Maya huffed out of the office—she hated when she didn’t get the last word—and stormed toward the subway. Her phone vibrated and she glanced at it—it was the girls from the other night again. Now the annoying one was freaking out, too.

Gabbie

Wait, I just got one of those letters, too! It’s a little concerning. Who are the Council?

Gabbie

I guess I did neglect to mention that I think I also made the checkout guy throw up.

Delali

Maybe we should meet up again?

Delali

Tompkins at 10?

Maya clicked her phone off as she approached Prince and Crosby, then stopped in the middle of the block. There had been construction on the face of an apartment building right outside her office since she’d started, and the guys who worked there were the grossest construction worker caricatures Maya had ever encountered. At all hours of the day, no matter what shift—rain, shine, lunch, morning coffee—there were construction workers hanging from ladders and yelling obscenities at the girls who passed. Maya had never made the walk alone—the CS girls usually linked up in solidarity. She looked down at the minuscule skirt she was wearing. Fuck. She felt herself begin to sweat and shiver at the same time. She could hear the tinkering of the night-shift guys, and she was frozen, planted on the cement and unable to round the corner.
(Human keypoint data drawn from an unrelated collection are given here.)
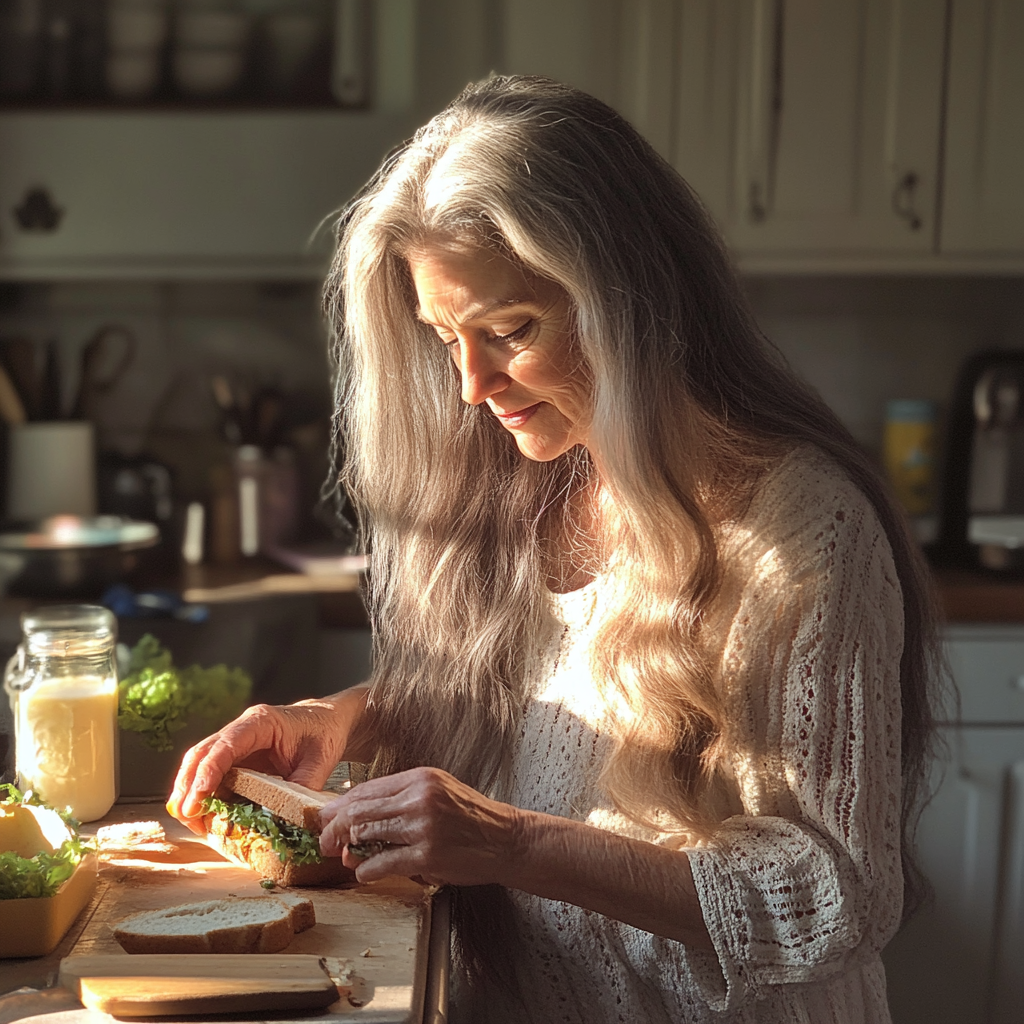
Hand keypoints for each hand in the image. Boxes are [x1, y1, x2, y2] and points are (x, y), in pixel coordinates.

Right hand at [167, 691, 364, 834]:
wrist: (328, 720)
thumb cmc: (324, 733)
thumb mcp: (321, 760)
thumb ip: (303, 787)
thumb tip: (287, 818)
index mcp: (260, 722)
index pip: (225, 745)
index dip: (207, 772)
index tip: (197, 799)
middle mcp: (241, 729)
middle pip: (202, 753)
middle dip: (188, 785)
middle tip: (187, 816)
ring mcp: (235, 744)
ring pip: (200, 764)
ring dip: (190, 792)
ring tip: (192, 822)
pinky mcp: (237, 759)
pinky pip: (213, 776)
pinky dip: (204, 796)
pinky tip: (204, 817)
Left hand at [318, 767, 519, 885]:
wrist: (506, 839)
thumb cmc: (472, 819)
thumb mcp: (439, 792)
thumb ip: (402, 800)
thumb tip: (359, 815)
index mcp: (420, 777)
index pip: (367, 788)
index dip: (341, 805)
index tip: (327, 818)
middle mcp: (420, 797)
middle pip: (360, 810)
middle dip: (335, 828)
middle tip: (324, 841)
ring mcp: (423, 826)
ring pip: (366, 834)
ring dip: (348, 849)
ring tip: (343, 857)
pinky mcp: (427, 854)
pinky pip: (382, 863)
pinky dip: (366, 870)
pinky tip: (365, 872)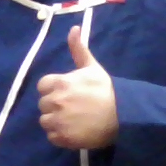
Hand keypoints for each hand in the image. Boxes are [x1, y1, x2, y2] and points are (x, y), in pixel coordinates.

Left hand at [37, 26, 117, 149]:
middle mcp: (56, 102)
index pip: (42, 86)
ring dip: (55, 121)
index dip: (53, 89)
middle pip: (43, 104)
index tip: (65, 93)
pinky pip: (52, 137)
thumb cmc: (106, 90)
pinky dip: (60, 136)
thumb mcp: (92, 67)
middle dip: (54, 105)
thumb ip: (79, 49)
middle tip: (72, 107)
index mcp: (60, 83)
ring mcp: (58, 121)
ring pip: (45, 121)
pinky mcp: (63, 138)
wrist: (122, 115)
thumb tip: (74, 28)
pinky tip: (73, 131)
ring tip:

As the clink! clink! of their tools wormed its way into her brain, Maya started to feel a strange prickle on her skin—it was tight and dry, as if she’d taken a shower but neglected to lotion. The sensation built for what felt like an eternity, her skin growing tighter and tighter, as if shrinking over her body. Then Maya felt a pop and a sort of release. Almost like her skin had snapped open. Maya looked around as she regained her senses. She looked down to see that her body was no longer hers—the long slender legs, the Naomi Campbell complexion, the hard-won abs, all gone. Instead she had the legs of a man, short and thick, her skin off-white and covered in dark curly hairs. Her stomach felt loose. Her hands were the size of her original head. Maya screamed—a long, loud baritone sound that must have turned heads. By the time she’d finished, her own legs had reappeared. So had her hands and stomach and everything else. Maya looked around to see if anyone had noticed, but there was no one. She pulled out her phone, shaking, and ran to Tompkins Square Park as fast as her Pilates-toned legs could carry her.